- January 14, 2009
- Posted by: EARSC
- Category: EARSC News
Project to calibrate sensor equipment expected to deliver significant improvements in accuracy of climate change predictions
A South Pole snowfield is to become the most analysed spot on earth this month as a global network of scientists train more than 30 satellites on the area to calibrate their sensor equipment.
The exercise, which could have major implications for risk management professionals and insurance firms the world over, will increase the reliability of orbiting monitoring equipment to deliver more accurate data on climate change.
Researchers from space agencies around the globe, coordinated by the UK’s National Physical Laboratory (NPL), will cross-reference their test results to determine for the first time, as a single exercise, differences between their measurements.
The collection of analysed data will ensure future measurements are quality-assured and will lead to vast improvements in measuring climate change, weather systems and monitoring disaster areas amongst others.
Some of these measurements require the detection of changes of a few tenths of a per cent per decade, yet current measurements from different satellite systems can wildly fluctuate, sometimes to levels more than 20 times greater than the changes the scientists are analysing.
The string of satellites, ranging in spatial resolution from a metre to several hundred metres, will measure the reflectance of the sun by the Antarctic snow.

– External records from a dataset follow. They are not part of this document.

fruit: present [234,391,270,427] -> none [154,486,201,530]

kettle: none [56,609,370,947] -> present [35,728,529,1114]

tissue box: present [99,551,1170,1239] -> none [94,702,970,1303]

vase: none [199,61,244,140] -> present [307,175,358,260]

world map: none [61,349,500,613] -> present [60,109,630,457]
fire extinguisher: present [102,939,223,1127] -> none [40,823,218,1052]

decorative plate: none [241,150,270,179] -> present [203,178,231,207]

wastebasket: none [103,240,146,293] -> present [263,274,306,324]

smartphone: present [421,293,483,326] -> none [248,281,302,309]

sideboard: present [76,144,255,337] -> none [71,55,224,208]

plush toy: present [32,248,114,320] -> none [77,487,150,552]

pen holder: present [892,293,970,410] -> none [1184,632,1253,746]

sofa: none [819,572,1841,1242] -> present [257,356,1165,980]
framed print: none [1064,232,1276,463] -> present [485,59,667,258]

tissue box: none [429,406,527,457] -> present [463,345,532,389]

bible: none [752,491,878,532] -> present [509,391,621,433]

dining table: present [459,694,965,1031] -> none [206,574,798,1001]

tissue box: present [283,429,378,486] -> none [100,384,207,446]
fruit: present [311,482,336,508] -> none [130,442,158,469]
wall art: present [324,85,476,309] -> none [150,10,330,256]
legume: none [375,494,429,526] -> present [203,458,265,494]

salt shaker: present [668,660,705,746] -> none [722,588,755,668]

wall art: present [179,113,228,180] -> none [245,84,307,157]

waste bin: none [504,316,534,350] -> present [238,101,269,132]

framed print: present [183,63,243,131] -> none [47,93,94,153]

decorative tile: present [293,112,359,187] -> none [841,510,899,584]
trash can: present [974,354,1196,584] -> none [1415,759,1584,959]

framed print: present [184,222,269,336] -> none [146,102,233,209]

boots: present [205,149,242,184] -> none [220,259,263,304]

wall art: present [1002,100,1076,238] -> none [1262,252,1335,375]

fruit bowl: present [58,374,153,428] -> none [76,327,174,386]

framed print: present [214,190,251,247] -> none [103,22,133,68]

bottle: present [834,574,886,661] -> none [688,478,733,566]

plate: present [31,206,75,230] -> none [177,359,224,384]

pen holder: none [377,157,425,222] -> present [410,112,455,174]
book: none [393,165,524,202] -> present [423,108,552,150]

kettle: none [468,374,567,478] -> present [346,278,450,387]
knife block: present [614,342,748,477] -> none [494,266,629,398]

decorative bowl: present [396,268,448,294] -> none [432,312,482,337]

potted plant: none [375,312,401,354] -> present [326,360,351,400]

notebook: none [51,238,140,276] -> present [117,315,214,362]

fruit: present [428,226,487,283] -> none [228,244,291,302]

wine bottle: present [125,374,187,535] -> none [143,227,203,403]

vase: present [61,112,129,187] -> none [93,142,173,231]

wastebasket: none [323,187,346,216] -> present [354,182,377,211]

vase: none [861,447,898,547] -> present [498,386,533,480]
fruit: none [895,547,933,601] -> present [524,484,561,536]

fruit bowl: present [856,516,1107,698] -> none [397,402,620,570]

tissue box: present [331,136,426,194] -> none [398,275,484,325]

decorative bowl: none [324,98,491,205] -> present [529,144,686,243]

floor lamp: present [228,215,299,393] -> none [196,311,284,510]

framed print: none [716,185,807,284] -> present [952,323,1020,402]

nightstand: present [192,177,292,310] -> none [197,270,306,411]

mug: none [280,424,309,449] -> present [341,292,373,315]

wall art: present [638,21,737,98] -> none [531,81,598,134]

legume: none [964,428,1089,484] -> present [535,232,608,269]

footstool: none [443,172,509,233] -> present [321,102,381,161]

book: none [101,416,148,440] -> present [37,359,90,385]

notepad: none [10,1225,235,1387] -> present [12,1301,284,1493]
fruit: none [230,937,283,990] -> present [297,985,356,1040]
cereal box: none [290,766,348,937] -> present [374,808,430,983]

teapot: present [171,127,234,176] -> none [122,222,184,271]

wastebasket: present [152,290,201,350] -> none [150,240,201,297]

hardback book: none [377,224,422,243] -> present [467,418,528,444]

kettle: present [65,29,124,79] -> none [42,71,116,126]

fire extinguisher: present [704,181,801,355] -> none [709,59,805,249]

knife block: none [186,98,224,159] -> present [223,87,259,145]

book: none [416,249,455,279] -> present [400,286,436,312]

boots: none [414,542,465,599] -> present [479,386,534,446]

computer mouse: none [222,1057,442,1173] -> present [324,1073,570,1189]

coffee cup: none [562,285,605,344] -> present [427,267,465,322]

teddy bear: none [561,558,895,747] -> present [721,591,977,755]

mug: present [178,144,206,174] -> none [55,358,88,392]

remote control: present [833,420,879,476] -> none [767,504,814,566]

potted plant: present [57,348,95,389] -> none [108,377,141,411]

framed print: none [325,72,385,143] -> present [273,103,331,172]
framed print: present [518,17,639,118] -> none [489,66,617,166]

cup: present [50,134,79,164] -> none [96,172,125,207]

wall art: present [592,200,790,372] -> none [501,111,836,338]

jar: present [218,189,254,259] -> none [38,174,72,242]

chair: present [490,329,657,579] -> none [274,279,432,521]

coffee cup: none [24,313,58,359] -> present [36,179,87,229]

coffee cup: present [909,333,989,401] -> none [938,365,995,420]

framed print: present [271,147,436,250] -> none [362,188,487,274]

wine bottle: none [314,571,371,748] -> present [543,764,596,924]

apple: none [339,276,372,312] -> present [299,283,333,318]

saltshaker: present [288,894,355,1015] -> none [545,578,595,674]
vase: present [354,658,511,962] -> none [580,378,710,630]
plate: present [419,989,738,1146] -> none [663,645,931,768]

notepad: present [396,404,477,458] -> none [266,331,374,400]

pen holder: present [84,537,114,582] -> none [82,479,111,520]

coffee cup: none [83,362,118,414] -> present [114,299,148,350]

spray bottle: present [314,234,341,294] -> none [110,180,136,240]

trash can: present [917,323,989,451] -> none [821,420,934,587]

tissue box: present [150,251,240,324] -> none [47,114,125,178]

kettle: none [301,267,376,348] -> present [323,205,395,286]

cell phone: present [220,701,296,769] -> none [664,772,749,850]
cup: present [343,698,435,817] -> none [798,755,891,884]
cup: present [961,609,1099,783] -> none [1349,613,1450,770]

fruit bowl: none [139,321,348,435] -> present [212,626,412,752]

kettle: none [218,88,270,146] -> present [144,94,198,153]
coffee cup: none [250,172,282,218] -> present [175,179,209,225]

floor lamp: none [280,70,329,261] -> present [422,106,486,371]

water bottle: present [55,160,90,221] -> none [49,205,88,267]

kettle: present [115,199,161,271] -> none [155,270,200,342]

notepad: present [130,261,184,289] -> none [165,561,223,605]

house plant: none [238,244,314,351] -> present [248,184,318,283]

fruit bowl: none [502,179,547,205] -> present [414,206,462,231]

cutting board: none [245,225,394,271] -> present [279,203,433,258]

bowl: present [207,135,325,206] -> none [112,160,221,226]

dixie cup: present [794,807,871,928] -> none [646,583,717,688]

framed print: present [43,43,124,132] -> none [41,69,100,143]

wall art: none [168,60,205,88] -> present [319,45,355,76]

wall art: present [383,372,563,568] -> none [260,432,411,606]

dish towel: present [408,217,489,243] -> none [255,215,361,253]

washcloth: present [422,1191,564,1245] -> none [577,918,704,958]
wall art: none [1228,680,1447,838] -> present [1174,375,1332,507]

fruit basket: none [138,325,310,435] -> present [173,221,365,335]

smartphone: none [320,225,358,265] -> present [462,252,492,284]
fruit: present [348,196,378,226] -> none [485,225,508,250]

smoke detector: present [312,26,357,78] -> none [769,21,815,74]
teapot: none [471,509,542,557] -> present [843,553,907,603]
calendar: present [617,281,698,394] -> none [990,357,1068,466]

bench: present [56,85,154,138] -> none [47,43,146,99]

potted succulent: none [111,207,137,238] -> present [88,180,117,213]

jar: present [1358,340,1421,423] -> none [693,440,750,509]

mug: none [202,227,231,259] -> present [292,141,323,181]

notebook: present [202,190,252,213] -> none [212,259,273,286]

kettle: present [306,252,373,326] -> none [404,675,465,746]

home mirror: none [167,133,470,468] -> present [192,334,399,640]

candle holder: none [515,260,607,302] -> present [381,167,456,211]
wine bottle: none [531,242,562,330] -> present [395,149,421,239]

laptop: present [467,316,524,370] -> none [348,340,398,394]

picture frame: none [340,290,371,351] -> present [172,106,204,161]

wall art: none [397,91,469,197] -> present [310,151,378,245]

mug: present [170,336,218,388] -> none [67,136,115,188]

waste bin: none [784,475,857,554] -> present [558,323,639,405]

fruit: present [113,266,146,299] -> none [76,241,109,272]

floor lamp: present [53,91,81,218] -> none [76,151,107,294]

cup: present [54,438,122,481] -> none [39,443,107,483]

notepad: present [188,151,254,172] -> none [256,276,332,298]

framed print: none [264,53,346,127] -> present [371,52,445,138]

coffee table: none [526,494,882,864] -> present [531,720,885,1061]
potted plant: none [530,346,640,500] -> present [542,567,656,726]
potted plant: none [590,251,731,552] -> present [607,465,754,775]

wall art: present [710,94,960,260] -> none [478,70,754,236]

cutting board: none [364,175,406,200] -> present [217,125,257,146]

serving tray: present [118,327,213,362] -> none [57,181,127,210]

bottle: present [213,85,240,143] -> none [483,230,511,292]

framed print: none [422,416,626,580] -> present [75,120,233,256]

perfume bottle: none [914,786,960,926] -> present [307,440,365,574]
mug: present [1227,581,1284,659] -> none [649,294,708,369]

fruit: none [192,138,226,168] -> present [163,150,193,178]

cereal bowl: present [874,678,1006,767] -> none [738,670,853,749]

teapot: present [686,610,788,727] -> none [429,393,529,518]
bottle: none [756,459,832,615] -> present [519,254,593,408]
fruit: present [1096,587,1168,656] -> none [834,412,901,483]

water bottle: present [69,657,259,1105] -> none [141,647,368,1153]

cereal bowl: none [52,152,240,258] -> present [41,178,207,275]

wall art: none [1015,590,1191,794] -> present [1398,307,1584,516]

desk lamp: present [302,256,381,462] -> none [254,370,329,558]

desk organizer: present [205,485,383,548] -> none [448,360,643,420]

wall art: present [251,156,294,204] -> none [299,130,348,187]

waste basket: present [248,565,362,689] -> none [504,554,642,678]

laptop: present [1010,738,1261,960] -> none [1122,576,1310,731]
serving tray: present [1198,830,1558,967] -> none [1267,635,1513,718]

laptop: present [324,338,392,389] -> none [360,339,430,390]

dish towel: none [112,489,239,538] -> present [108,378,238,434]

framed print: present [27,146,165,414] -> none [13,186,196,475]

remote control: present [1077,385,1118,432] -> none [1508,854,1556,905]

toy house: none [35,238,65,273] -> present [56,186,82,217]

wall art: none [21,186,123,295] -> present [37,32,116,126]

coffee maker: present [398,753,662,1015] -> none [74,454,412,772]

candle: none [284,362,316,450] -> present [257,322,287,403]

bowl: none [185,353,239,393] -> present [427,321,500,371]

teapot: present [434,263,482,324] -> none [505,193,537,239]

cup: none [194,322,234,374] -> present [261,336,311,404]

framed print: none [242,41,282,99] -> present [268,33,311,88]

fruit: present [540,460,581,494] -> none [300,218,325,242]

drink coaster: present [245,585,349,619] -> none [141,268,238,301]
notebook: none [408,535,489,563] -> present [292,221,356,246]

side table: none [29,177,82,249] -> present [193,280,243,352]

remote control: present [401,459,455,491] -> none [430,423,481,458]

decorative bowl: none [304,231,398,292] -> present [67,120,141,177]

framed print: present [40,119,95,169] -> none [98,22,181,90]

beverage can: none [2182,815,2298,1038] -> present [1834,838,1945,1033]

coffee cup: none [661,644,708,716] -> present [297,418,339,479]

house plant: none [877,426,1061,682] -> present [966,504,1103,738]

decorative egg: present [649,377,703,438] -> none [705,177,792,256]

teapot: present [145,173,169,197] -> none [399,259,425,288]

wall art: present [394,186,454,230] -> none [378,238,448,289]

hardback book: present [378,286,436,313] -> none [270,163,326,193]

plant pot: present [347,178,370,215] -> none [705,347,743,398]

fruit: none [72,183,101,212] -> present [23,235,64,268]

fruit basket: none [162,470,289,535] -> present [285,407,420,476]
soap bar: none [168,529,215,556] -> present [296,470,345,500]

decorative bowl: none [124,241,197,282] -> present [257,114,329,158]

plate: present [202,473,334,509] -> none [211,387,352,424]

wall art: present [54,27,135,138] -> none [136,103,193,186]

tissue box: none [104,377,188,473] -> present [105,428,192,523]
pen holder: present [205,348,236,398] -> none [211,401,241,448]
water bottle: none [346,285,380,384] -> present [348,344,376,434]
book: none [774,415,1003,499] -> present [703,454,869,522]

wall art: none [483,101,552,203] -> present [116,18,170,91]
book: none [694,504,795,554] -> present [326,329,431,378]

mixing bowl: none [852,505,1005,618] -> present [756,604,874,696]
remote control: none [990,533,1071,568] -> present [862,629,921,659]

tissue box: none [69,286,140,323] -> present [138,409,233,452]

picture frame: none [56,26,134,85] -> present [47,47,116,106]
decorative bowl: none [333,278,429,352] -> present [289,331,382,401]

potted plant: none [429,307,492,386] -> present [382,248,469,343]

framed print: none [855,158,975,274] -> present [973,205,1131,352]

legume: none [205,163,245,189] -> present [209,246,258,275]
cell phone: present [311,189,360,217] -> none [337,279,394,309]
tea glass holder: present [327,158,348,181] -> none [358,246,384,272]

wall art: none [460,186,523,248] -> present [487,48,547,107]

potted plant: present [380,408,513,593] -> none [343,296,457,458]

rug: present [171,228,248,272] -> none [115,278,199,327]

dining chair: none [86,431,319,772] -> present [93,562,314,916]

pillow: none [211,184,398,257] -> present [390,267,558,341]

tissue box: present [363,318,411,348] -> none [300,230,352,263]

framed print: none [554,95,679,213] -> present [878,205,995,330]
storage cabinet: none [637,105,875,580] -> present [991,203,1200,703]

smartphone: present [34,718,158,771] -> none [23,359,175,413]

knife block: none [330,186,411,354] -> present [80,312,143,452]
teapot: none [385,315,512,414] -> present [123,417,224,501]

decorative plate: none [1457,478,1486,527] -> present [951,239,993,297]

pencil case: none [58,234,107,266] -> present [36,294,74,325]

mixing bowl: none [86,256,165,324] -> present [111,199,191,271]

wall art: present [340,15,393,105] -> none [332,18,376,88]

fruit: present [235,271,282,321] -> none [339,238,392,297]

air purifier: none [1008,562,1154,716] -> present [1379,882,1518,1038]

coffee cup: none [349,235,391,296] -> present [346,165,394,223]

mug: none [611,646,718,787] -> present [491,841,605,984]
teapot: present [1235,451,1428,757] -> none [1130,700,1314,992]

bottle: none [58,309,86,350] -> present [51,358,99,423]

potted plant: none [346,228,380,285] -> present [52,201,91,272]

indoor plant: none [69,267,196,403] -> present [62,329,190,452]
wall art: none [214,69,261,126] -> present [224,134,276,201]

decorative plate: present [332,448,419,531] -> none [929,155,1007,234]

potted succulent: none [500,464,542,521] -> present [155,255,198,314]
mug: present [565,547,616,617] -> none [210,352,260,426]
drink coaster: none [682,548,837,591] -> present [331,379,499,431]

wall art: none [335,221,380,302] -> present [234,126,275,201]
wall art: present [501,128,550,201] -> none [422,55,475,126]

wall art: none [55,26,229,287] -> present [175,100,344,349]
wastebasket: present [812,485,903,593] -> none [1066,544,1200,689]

All of the data will be cross-compared with the results from different satellites and supported by ground measurements of the site.
The polar experiment will focus on an area known as “DOME C” and can only be conducted in December and January when the Sun is relatively high in the sky during the southern hemisphere summer.
Nigel Fox, head of Earth Observation in NPL’s Optical Technologies software and computing team said: “This is the most comprehensive comparison of its kind ever organised and is a direct result of efforts led by NPL to establish improved quality assurance of Earth observation data.
“As the data from many of the sensors involved in this comparison is used in studies of climate change, it is essential that we can reliably combine it together and start to use it as a truly global resource and reference for the future. This comparison will provide the information and evidence to allow this to happen.”
This quality-control experiment is the first of a series led by NPL, supported by the Department for Innovation, Universities and Skills, the European Space Agency and the British National Space Centre, to address key issues in Earth observation.
The drive to deliver more accurate data is being implemented throughout the world’s space agencies ensuring that its next generation of satellites for example in Europe, the Sentinels, are fully compliant and able to deliver continuous operational data to enable more precise climate change studies.
Future experiments include measurements of the temperature of the ocean and reflectance of a salt lake in Turkey.